* Information given
######

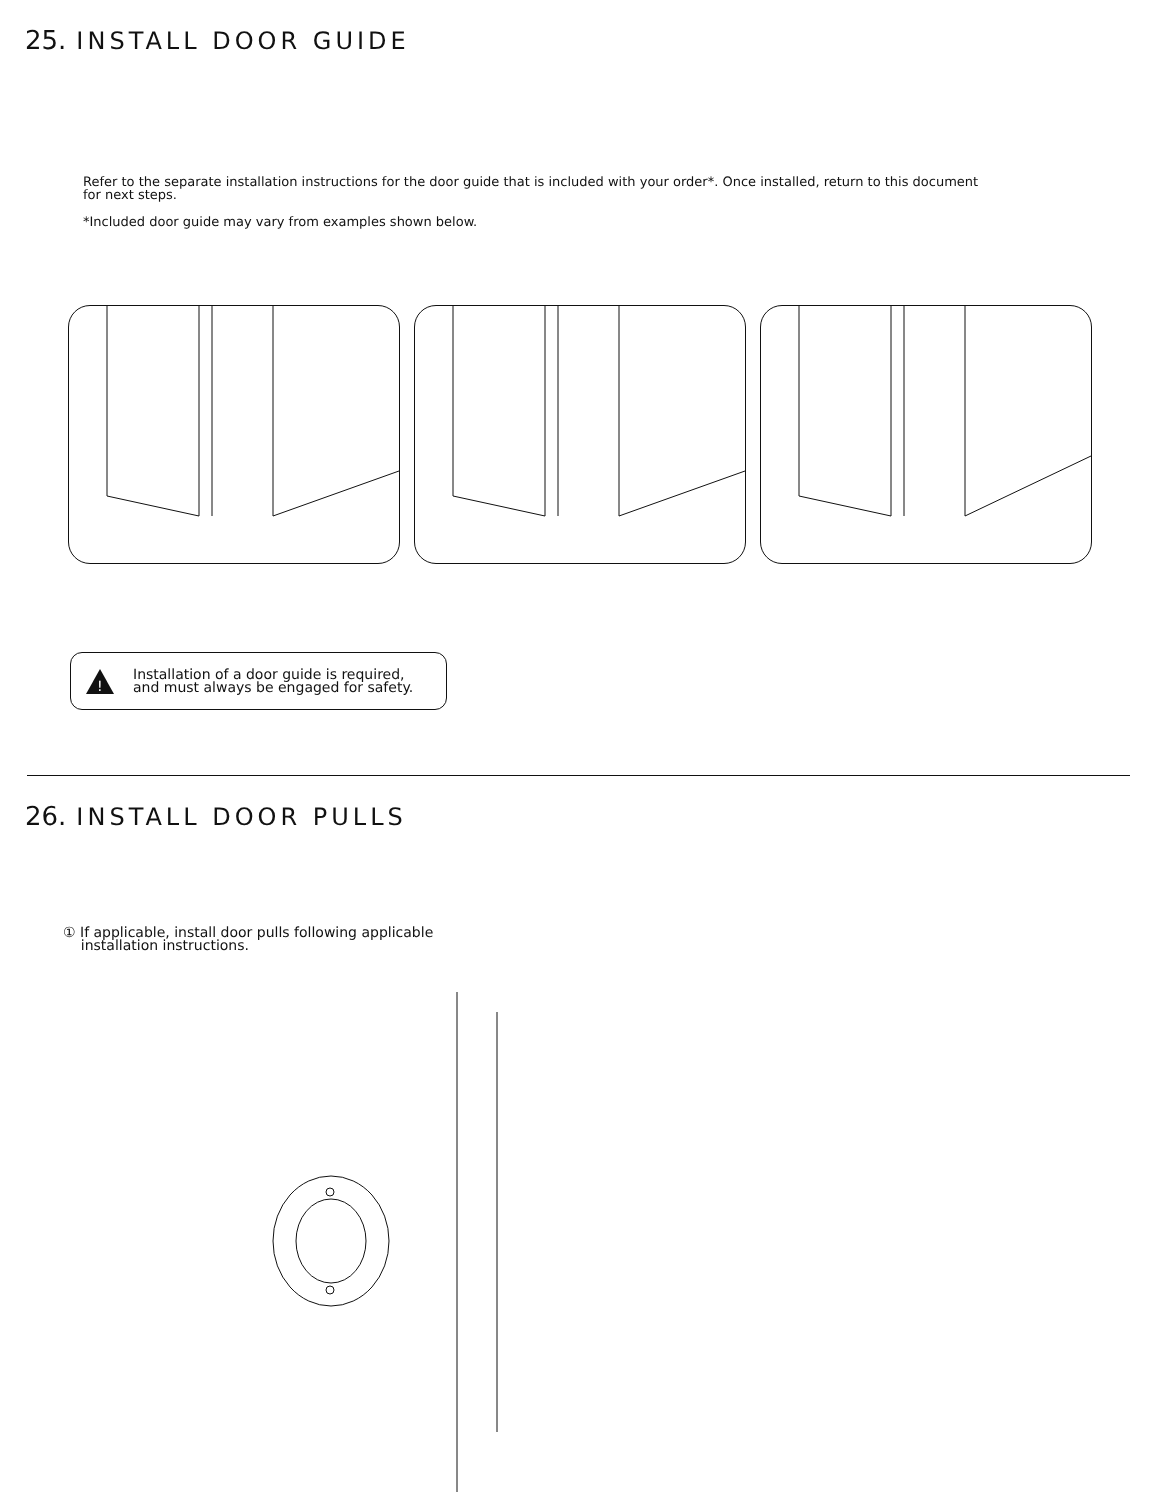25. INSTALL DOOR GUIDE
Refer to the separate installation instructions for the door guide that is included with your order*. Once installed, return to this document
for next steps.
*Included door guide may vary from examples shown below.
!
Installation of a door guide is required,
and must always be engaged for safety.
26. INSTALL DOOR PULLS
① If applicable, install door pulls following applicable
installation instructions.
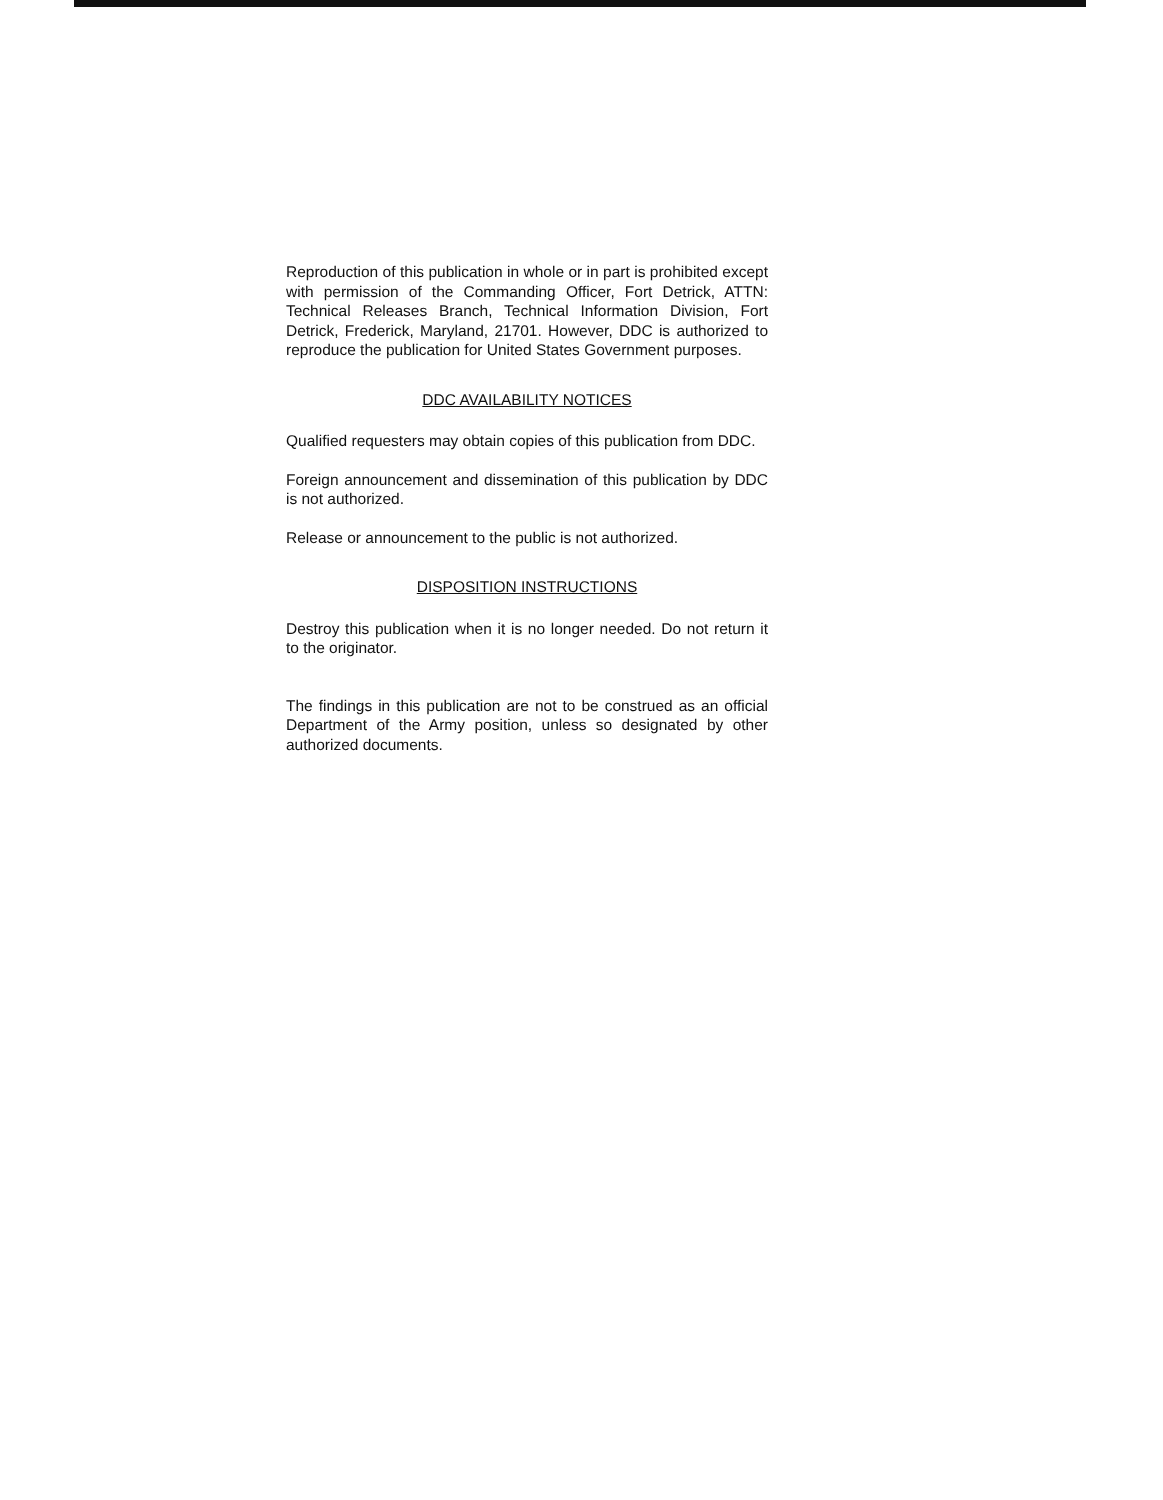Reproduction of this publication in whole or in part is prohibited except with permission of the Commanding Officer, Fort Detrick, ATTN: Technical Releases Branch, Technical Information Division, Fort Detrick, Frederick, Maryland, 21701. However, DDC is authorized to reproduce the publication for United States Government purposes.
DDC AVAILABILITY NOTICES
Qualified requesters may obtain copies of this publication from DDC.
Foreign announcement and dissemination of this publication by DDC is not authorized.
Release or announcement to the public is not authorized.
DISPOSITION INSTRUCTIONS
Destroy this publication when it is no longer needed. Do not return it to the originator.
The findings in this publication are not to be construed as an official Department of the Army position, unless so designated by other authorized documents.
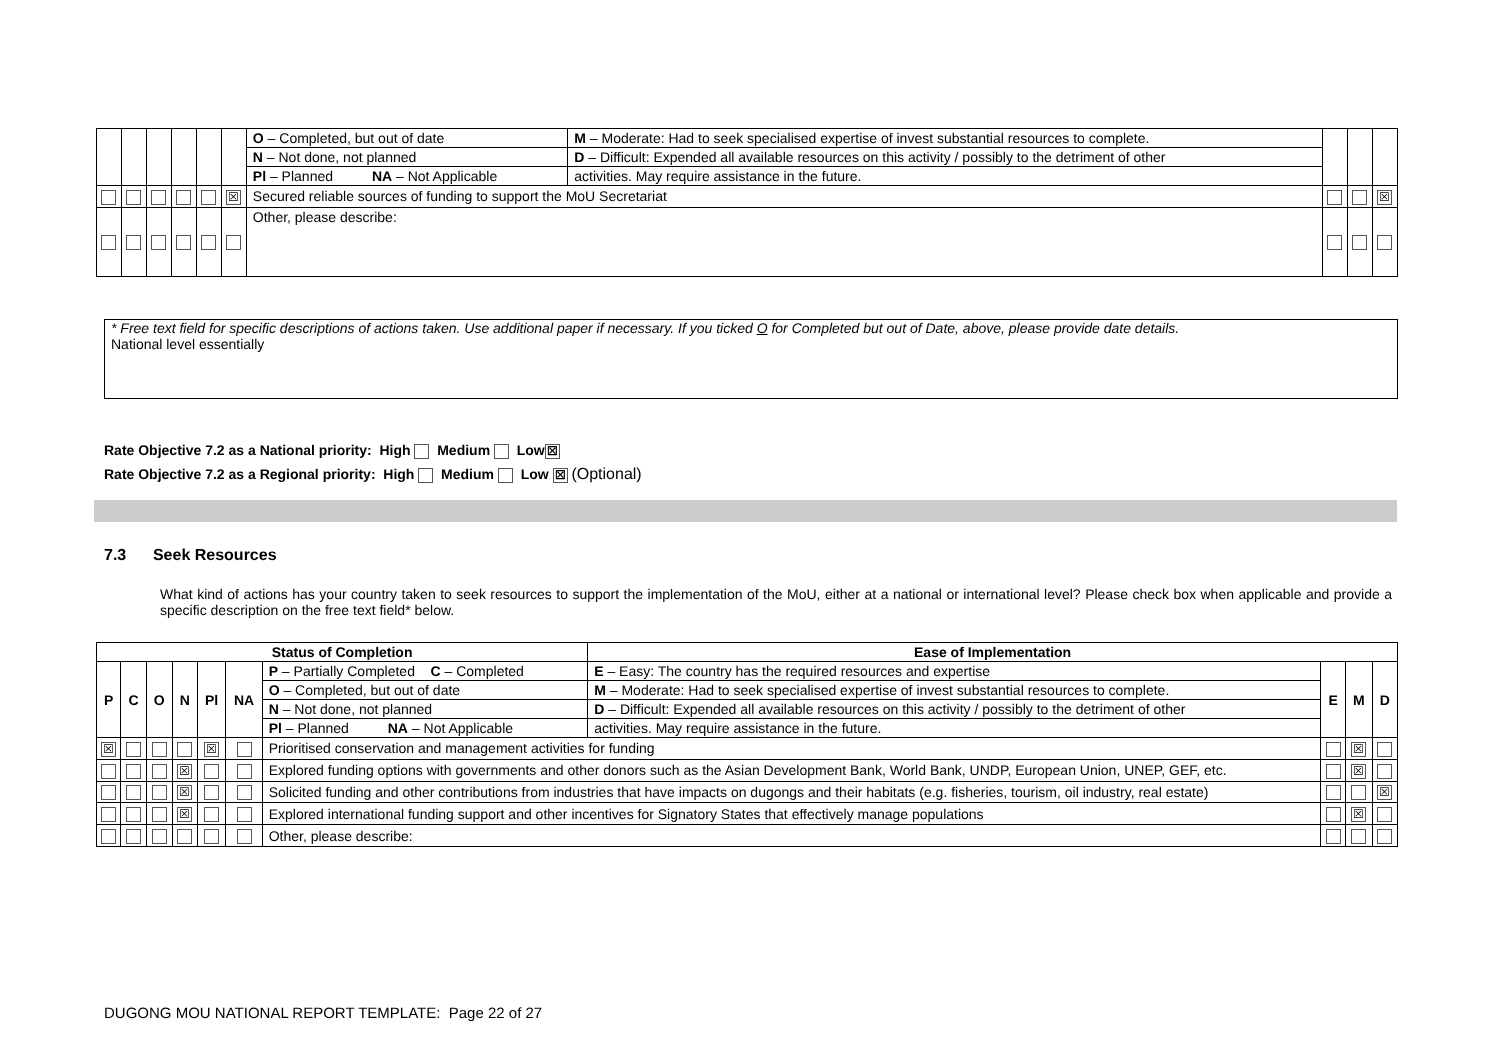| | | | | | | O – Completed, but out of date | M – Moderate: Had to seek specialised expertise of invest substantial resources to complete. | | | |
| | | | | | | N – Not done, not planned | D – Difficult: Expended all available resources on this activity / possibly to the detriment of other | | | |
| | | | | | | Pl – Planned NA – Not Applicable | activities. May require assistance in the future. | | | |
| | | | | | ☒ | Secured reliable sources of funding to support the MoU Secretariat | | | | ☒ |
| | | | | | | Other, please describe: | | | | |
* Free text field for specific descriptions of actions taken. Use additional paper if necessary. If you ticked O for Completed but out of Date, above, please provide date details.
National level essentially
Rate Objective 7.2 as a National priority: High Medium Low ☒
Rate Objective 7.2 as a Regional priority: High Medium Low ☒ (Optional)
7.3 Seek Resources
What kind of actions has your country taken to seek resources to support the implementation of the MoU, either at a national or international level? Please check box when applicable and provide a specific description on the free text field* below.
| Status of Completion | | | | | | | Ease of Implementation | | | |
| --- | --- | --- | --- | --- | --- | --- | --- | --- | --- | --- |
| P | C | O | N | Pl | NA | P – Partially Completed C – Completed | E – Easy: The country has the required resources and expertise | E | M | D |
| | | | | | | O – Completed, but out of date | M – Moderate: Had to seek specialised expertise of invest substantial resources to complete. | | | |
| | | | | | | N – Not done, not planned | D – Difficult: Expended all available resources on this activity / possibly to the detriment of other | | | |
| | | | | | | Pl – Planned NA – Not Applicable | activities. May require assistance in the future. | | | |
| ☒ | | | | ☒ | | Prioritised conservation and management activities for funding | | | ☒ | |
| | | | ☒ | | | Explored funding options with governments and other donors such as the Asian Development Bank, World Bank, UNDP, European Union, UNEP, GEF, etc. | | | ☒ | |
| | | | ☒ | | | Solicited funding and other contributions from industries that have impacts on dugongs and their habitats (e.g. fisheries, tourism, oil industry, real estate) | | | | ☒ |
| | | | ☒ | | | Explored international funding support and other incentives for Signatory States that effectively manage populations | | | ☒ | |
| | | | | | | Other, please describe: | | | | |
DUGONG MOU NATIONAL REPORT TEMPLATE: Page 22 of 27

######

* Exercise directions
Which lines of the records above contain the word "announcement"? Report each one in full.

* Your response
Foreign announcement and dissemination of this publication by DDC is not authorized.
Release or announcement to the public is not authorized.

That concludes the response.